Friday, November 24, 2017

The Restaurant is Open, We Just Don't Have a Menu

As most know by now, Churchill Downs has banned the DRF from its premises. There's good news though - you can still buy it at a nearby gas station.
Come for the food, just don't bring the menu you've used since Duke Ellington was on the charts. If it wasn't so sad it would be comical.
Racing - especially the corporate variety - has become more and more insular. Signals are withheld, big day signals are priced super-high, the usual horsemen-track signal fights, and increased takeout are all signs of shuffling the pie, in a business that simply can't seem to grow it.

In every instance some faction wins something from another faction for the short term, but then the faction that was aggrieved does the same thing in a month. No one really wins.

There is someone that always loses, though: The Customer.

I've gone to conferences, chatted from time to time with people in power, and I often hear the same complaint : "Why don't we have more customers?" Racing doesn't have more customers because continually and without fail, they treat them like crap.

Notes:

Mike Maloney and Peter Fornatale wrote what I think is one of the most wonderful, informative, and interesting books written from the horseplayer side of the game. "Betting With An Edge" is both life story between fathers, sons and friends at the track, and handicapping book. I'll review it at some point, but really great job guys.

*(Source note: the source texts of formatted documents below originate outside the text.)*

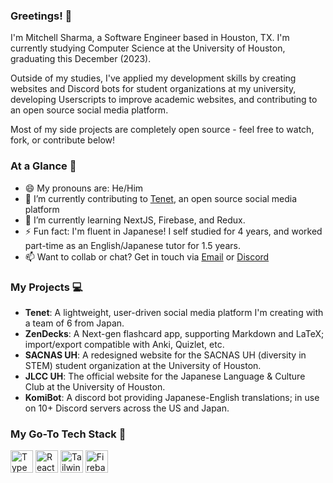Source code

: ### Greetings! 👋

I'm Mitchell Sharma, a Software Engineer based in Houston, TX. I'm currently studying Computer Science at the University of Houston, graduating this December (2023).

Outside of my studies, I've applied my development skills by creating websites and Discord bots for student organizations at my university, developing Userscripts to improve academic websites, and contributing to an open source social media platform.  

Most of my side projects are completely open source - feel free to watch, fork, or contribute below!  
  
### At a Glance 👀  
- 😄 My pronouns are: He/Him  
- 🔭 I’m currently contributing to [Tenet](https://github.com/trishulaorg/tenet-legacy), an open source social media platform  
- 🌱 I’m currently learning NextJS, Firebase, and Redux.  
- ⚡ Fun fact: I'm fluent in Japanese! I self studied for 4 years, and worked part-time as an English/Japanese tutor for 1.5 years.  
- 📫 Want to collab or chat? Get in touch via [Email](mailto:sharmamitch+gh@gmail.com) or [Discord](https://discord.com/users/157610726326927361)  

### My Projects 💻
- **Tenet**: A lightweight, user-driven social media platform I'm creating with a team of 6 from Japan. 
- **ZenDecks**: A Next-gen flashcard app, supporting Markdown and LaTeX; import/export compatible with Anki, Quizlet, etc.
- **SACNAS UH**: A redesigned website for the SACNAS UH (diversity in STEM) student organization at the University of Houston.  
- **JLCC UH**: The official website for the Japanese Language & Culture Club at the University of Houston.
- **KomiBot**: A discord bot providing Japanese-English translations; in use on 10+ Discord servers across the US and Japan.

### My Go-To Tech Stack 🤩
<a href="https://www.typescriptlang.org/" target="_blank" rel="noreferrer"><img src="https://raw.githubusercontent.com/danielcranney/readme-generator/main/public/icons/skills/typescript-colored.svg" width="36" height="36" alt="TypeScript" /></a>
<a href="https://reactjs.org/" target="_blank" rel="noreferrer"><img src="https://raw.githubusercontent.com/danielcranney/readme-generator/main/public/icons/skills/react-colored.svg" width="36" height="36" alt="React" /></a>
<a href="https://tailwindcss.com/" target="_blank" rel="noreferrer"><img src="https://raw.githubusercontent.com/danielcranney/readme-generator/main/public/icons/skills/tailwindcss-colored.svg" width="36" height="36" alt="TailwindCSS" /></a>
<a href="https://firebase.google.com/" target="_blank" rel="noreferrer"><img src="https://raw.githubusercontent.com/danielcranney/readme-generator/main/public/icons/skills/firebase-colored.svg" width="36" height="36" alt="Firebase" /></a>
<!--
### GitHub Stats 📈
![Mitchell's GitHub stats](https://github-readme-stats.vercel.app/api?username=sharmamitchell&count_private=true&show_icons=true&hide=issues&hide_rank=true&card_width=350&theme=dark#gh-dark-mode-only)&nbsp; ![Top Languages](https://github-readme-stats.vercel.app/api/top-langs/?username=sharmamitchell&layout=compact&langs_count=6&theme=dark#gh-dark-mode-only)
-->
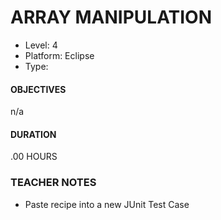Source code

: # ARRAY MANIPULATION
* Level: 4
* Platform: Eclipse
* Type: 

#### OBJECTIVES
n/a

#### DURATION
.00 HOURS

### TEACHER NOTES 

* Paste recipe into a new JUnit Test Case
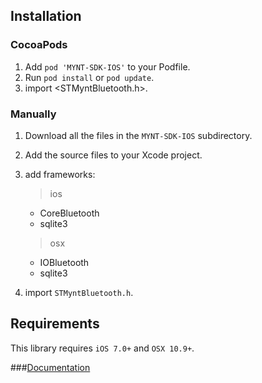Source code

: ## Installation

### CocoaPods
	
1. Add `pod 'MYNT-SDK-IOS'` to your Podfile.
2. Run `pod install` or `pod update`.
3. import \<STMyntBluetooth.h\>.

### Manually

1. Download all the files in the `MYNT-SDK-IOS` subdirectory.
2. Add the source files to your Xcode project.
3. add frameworks:

	> ios 
	
	* CoreBluetooth
	* sqlite3

	> osx
	
	* IOBluetooth
	* sqlite3
4. import `STMyntBluetooth.h`.

## Requirements
This library requires `iOS 7.0+` and `OSX 10.9+`.

###[Documentation](readme_en.md)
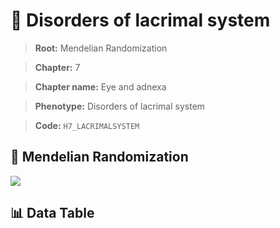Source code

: # 🧪 Disorders of lacrimal system

> **Root:** Mendelian Randomization

> **Chapter:** 7  

> **Chapter name:** Eye and adnexa

> **Phenotype:** Disorders of lacrimal system  

> **Code:** `H7_LACRIMALSYSTEM`

## 🧬 Mendelian Randomization  

<img src="/MR/Figures/Forward/H7_LACRIMALSYSTEM.png"/>

## 📊 Data Table

<CsvTableMRF src="/public/MR/Data/Forward/H7_LACRIMALSYSTEM.csv"/>

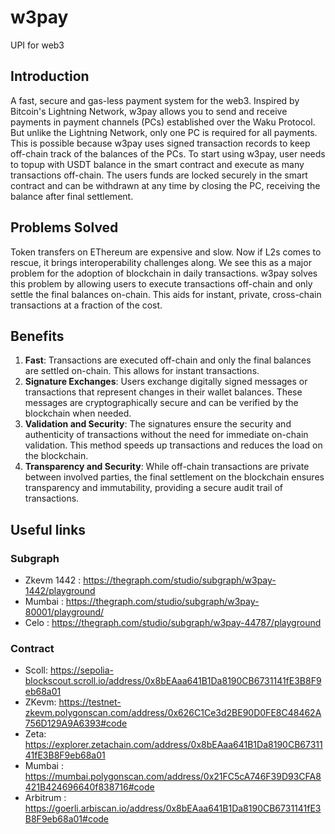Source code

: # w3pay
UPI for web3

## Introduction

A fast, secure and gas-less payment system for the web3. Inspired by Bitcoin's Lightning Network, w3pay allows you to send and receive payments in payment channels (PCs) established over the Waku Protocol. But unlike the Lightning Network, only one PC is required for all payments. This is possible because w3pay uses signed transaction records to keep off-chain track of the balances of the PCs. To start using w3pay, user needs to topup with USDT balance in the smart contract and execute as many transactions off-chain. The users funds are locked securely in the smart contract and can be withdrawn at any time by closing the PC, receiving the balance after final settlement.

## Problems Solved

Token transfers on EThereum are expensive and slow. Now if L2s comes to rescue, it brings interoperability challenges along. We see this as a major problem for the adoption of blockchain in daily transactions. w3pay solves this problem by allowing users to execute transactions off-chain and only settle the final balances on-chain. This aids for instant, private, cross-chain transactions at a fraction of the cost.

## Benefits
1. **Fast**: Transactions are executed off-chain and only the final balances are settled on-chain. This allows for instant transactions.
2. **Signature Exchanges**: Users exchange digitally signed messages or transactions that represent changes in their wallet balances. These messages are cryptographically secure and can be verified by the blockchain when needed.
3. **Validation and Security**: The signatures ensure the security and authenticity of transactions without the need for immediate on-chain validation. This method speeds up transactions and reduces the load on the blockchain.
4. **Transparency and Security**: While off-chain transactions are private between involved parties, the final settlement on the blockchain ensures transparency and immutability, providing a secure audit trail of transactions.

## Useful links

### Subgraph
- Zkevm 1442 : https://thegraph.com/studio/subgraph/w3pay-1442/playground
- Mumbai : https://thegraph.com/studio/subgraph/w3pay-80001/playground/
- Celo : https://thegraph.com/studio/subgraph/w3pay-44787/playground


### Contract
- Scoll: https://sepolia-blockscout.scroll.io/address/0x8bEAaa641B1Da8190CB6731141fE3B8F9eb68a01
- ZKevm: https://testnet-zkevm.polygonscan.com/address/0x626C1Ce3d2BE90D0FE8C48462A756D129A9A6393#code
- Zeta: https://explorer.zetachain.com/address/0x8bEAaa641B1Da8190CB6731141fE3B8F9eb68a01
- Mumbai : https://mumbai.polygonscan.com/address/0x21FC5cA746F39D93CFA8421B424696640f838716#code
- Arbitrum : https://goerli.arbiscan.io/address/0x8bEAaa641B1Da8190CB6731141fE3B8F9eb68a01#code
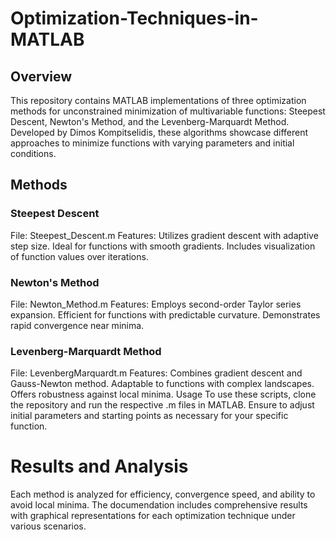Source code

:# Optimization-Techniques-in-MATLAB

## Overview
This repository contains MATLAB implementations of three optimization methods for unconstrained minimization of multivariable functions: Steepest Descent, Newton's Method, and the Levenberg-Marquardt Method. Developed by Dimos Kompitselidis, these algorithms showcase different approaches to minimize functions with varying parameters and initial conditions.

## Methods
### Steepest Descent
File: Steepest_Descent.m
Features: Utilizes gradient descent with adaptive step size. Ideal for functions with smooth gradients. Includes visualization of function values over iterations.
### Newton's Method
File: Newton_Method.m
Features: Employs second-order Taylor series expansion. Efficient for functions with predictable curvature. Demonstrates rapid convergence near minima.
### Levenberg-Marquardt Method
File: LevenbergMarquardt.m
Features: Combines gradient descent and Gauss-Newton method. Adaptable to functions with complex landscapes. Offers robustness against local minima.
Usage
To use these scripts, clone the repository and run the respective .m files in MATLAB. Ensure to adjust initial parameters and starting points as necessary for your specific function.

# Results and Analysis
Each method is analyzed for efficiency, convergence speed, and ability to avoid local minima. The documendation includes comprehensive results with graphical representations for each optimization technique under various scenarios.


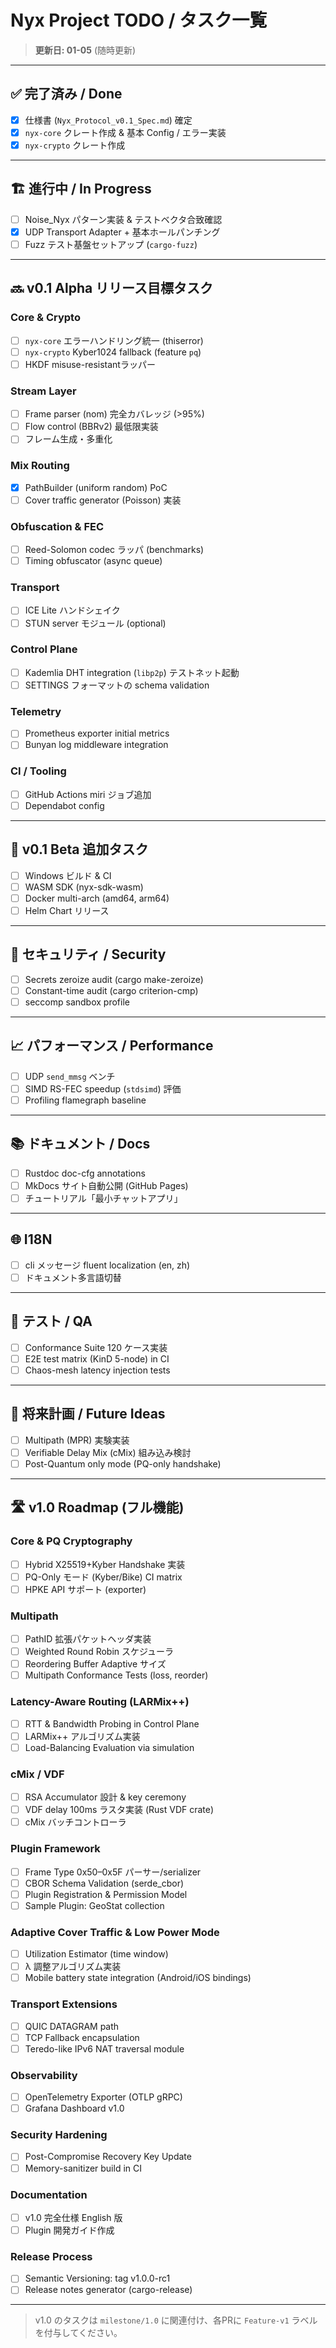 # Nyx Project TODO / タスク一覧

> **更新日: 01-05** (随時更新)

---

## ✅ 完了済み / Done
- [x] 仕様書 (`Nyx_Protocol_v0.1_Spec.md`) 確定
- [x] `nyx-core` クレート作成 & 基本 Config / エラー実装
- [x] `nyx-crypto` クレート作成

---

## 🏗️ 進行中 / In Progress
- [ ] Noise_Nyx パターン実装 & テストベクタ合致確認
- [x] UDP Transport Adapter + 基本ホールパンチング
- [ ] Fuzz テスト基盤セットアップ (`cargo-fuzz`)

---

## 🔜 v0.1 Alpha リリース目標タスク
### Core & Crypto
- [ ] `nyx-core` エラーハンドリング統一 (thiserror)
- [ ] `nyx-crypto` Kyber1024 fallback (feature `pq`)
- [ ] HKDF misuse-resistantラッパー

### Stream Layer
- [ ] Frame parser (nom) 完全カバレッジ (>95%)
- [ ] Flow control (BBRv2) 最低限実装
- [ ] フレーム生成・多重化

### Mix Routing
- [x] PathBuilder (uniform random) PoC
- [ ] Cover traffic generator (Poisson) 実装

### Obfuscation & FEC
- [ ] Reed-Solomon codec ラッパ (benchmarks)
- [ ] Timing obfuscator (async queue)

### Transport
- [ ] ICE Lite ハンドシェイク
- [ ] STUN server モジュール (optional)

### Control Plane
- [ ] Kademlia DHT integration (`libp2p`) テストネット起動
- [ ] SETTINGS フォーマットの schema validation

### Telemetry
- [ ] Prometheus exporter initial metrics
- [ ] Bunyan log middleware integration

### CI / Tooling
- [ ] GitHub Actions miri ジョブ追加
- [ ] Dependabot config

---

## 🚀 v0.1 Beta 追加タスク
- [ ] Windows ビルド & CI
- [ ] WASM SDK (nyx-sdk-wasm)
- [ ] Docker multi-arch (amd64, arm64)
- [ ] Helm Chart リリース

---

## 🔐 セキュリティ / Security
- [ ] Secrets zeroize audit (cargo make-zeroize)
- [ ] Constant-time audit (cargo criterion-cmp)
- [ ] seccomp sandbox profile

---

## 📈 パフォーマンス / Performance
- [ ] UDP `send_mmsg` ベンチ
- [ ] SIMD RS-FEC speedup (`stdsimd`) 評価
- [ ] Profiling flamegraph baseline

---

## 📚 ドキュメント / Docs
- [ ] Rustdoc doc-cfg annotations
- [ ] MkDocs サイト自動公開 (GitHub Pages)
- [ ] チュートリアル「最小チャットアプリ」

---

## 🌐 I18N
- [ ] cli メッセージ fluent localization (en, zh)
- [ ] ドキュメント多言語切替

---

## 🧪 テスト / QA
- [ ] Conformance Suite 120 ケース実装
- [ ] E2E test matrix (KinD 5-node) in CI
- [ ] Chaos-mesh latency injection tests

---

## 🔮 将来計画 / Future Ideas
- [ ] Multipath (MPR) 実験実装
- [ ] Verifiable Delay Mix (cMix) 組み込み検討
- [ ] Post-Quantum only mode (PQ-only handshake)

---

## 🛣️ v1.0 Roadmap (フル機能)
### Core & PQ Cryptography
- [ ] Hybrid X25519+Kyber Handshake 実装
- [ ] PQ-Only モード (Kyber/Bike) CI  matrix
- [ ] HPKE API サポート (exporter)

### Multipath
- [ ] PathID 拡張パケットヘッダ実装
- [ ] Weighted Round Robin スケジューラ
- [ ] Reordering Buffer Adaptive サイズ
- [ ] Multipath Conformance Tests (loss, reorder)

### Latency-Aware Routing (LARMix++)
- [ ] RTT & Bandwidth Probing in Control Plane
- [ ] LARMix++ アルゴリズム実装
- [ ] Load-Balancing Evaluation via simulation

### cMix / VDF
- [ ] RSA Accumulator 設計 & key ceremony
- [ ] VDF delay 100ms ラスタ実装 (Rust VDF crate)
- [ ] cMix バッチコントローラ

### Plugin Framework
- [ ] Frame Type 0x50–0x5F パーサー/serializer
- [ ] CBOR Schema Validation (serde_cbor)
- [ ] Plugin Registration & Permission Model
- [ ] Sample Plugin: GeoStat collection

### Adaptive Cover Traffic & Low Power Mode
- [ ] Utilization Estimator (time window)
- [ ] λ 調整アルゴリズム実装
- [ ] Mobile battery state integration (Android/iOS bindings)

### Transport Extensions
- [ ] QUIC DATAGRAM path
- [ ] TCP Fallback encapsulation
- [ ] Teredo-like IPv6 NAT traversal module

### Observability
- [ ] OpenTelemetry Exporter (OTLP gRPC)
- [ ] Grafana Dashboard v1.0

### Security Hardening
- [ ] Post-Compromise Recovery Key Update
- [ ] Memory-sanitizer build in CI

### Documentation
- [ ] v1.0 完全仕様 English 版
- [ ] Plugin 開発ガイド作成

### Release Process
- [ ] Semantic Versioning: tag v1.0.0-rc1
- [ ] Release notes generator (cargo-release)

---

> v1.0 のタスクは `milestone/1.0` に関連付け、各PRに `Feature-v1` ラベルを付与してください。 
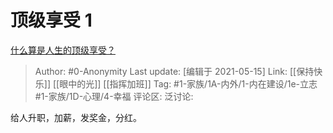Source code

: # 顶级享受 1
[什么算是人生的顶级享受？](https://www.zhihu.com/question/56328597/answer/1731689991)

> Author: #0-Anonymity
> Last update: [编辑于 2021-05-15]
> Link: [[保持快乐]] [[眼中的光]] [[指挥加班]]
> Tag: #1-家族/1A-内外/1-内在建设/1e-立志 #1-家族/1D-心理/4-幸福
> 评论区:
> 泛讨论:

给人升职，加薪，发奖金，分红。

Can half mile track racing be improved? Here's a deep dive into some stats, and what may help increase field depth and make for better racing. 

The Woodbine harness pick 5 is continuing its run of not only beating, but crushing the throughbred pick 5 handle at the same venue. I know why they chose 25% takeout for the pick 5 at the runners and 15% at harness, but they should've dropped the hoodwink and went 15% for both.

Speaking of hoodwink, the 14% pick 5 at California racetracks is so popular they are adding another pick 5. This one at 23.68% takeout. Trevor Denman's call of Zenyatta winning the 2009 Classic comes to mind.

Have a great Friday everyone!



2 comments:

Ron said...

It's slightly amusing when a guy writes a book called "getting an edge",when the sales of the book can contribute to losing that edge.Anyway. Good stuff as usual PTP.

Anonymous said...

The smart move for DRF would be to publicize all its off-track local outlets and not in just the DRF itself. They never really have in recent years, haven’t seemed to care. Has new ownership made the distribution system more nimble?

No tears shed for DRF. For many years in the SF Bay Area, there was and probably still is one distributor. And through the 80s and 90s, the outlets were limited even though there were plenty of newer bookstores and liquor stores that wanted to carry it. They had to wait until some existing outlet closed; the distributor did not want to do any extra work for extra business even within San Francisco. The distributor was always in battles with paper sellers at the SF bus station and train station, so they became unreliable sources and eventually quit selling forms. One bookstore owner that had a lot of traffic tried and waited for years to get DRFs (probably not until that distributor retired) and he was the one that owned the tout sheet business in the city. The damage to horse racing fandom was already done by the time daily newspaper coverage of horse racing disappeared.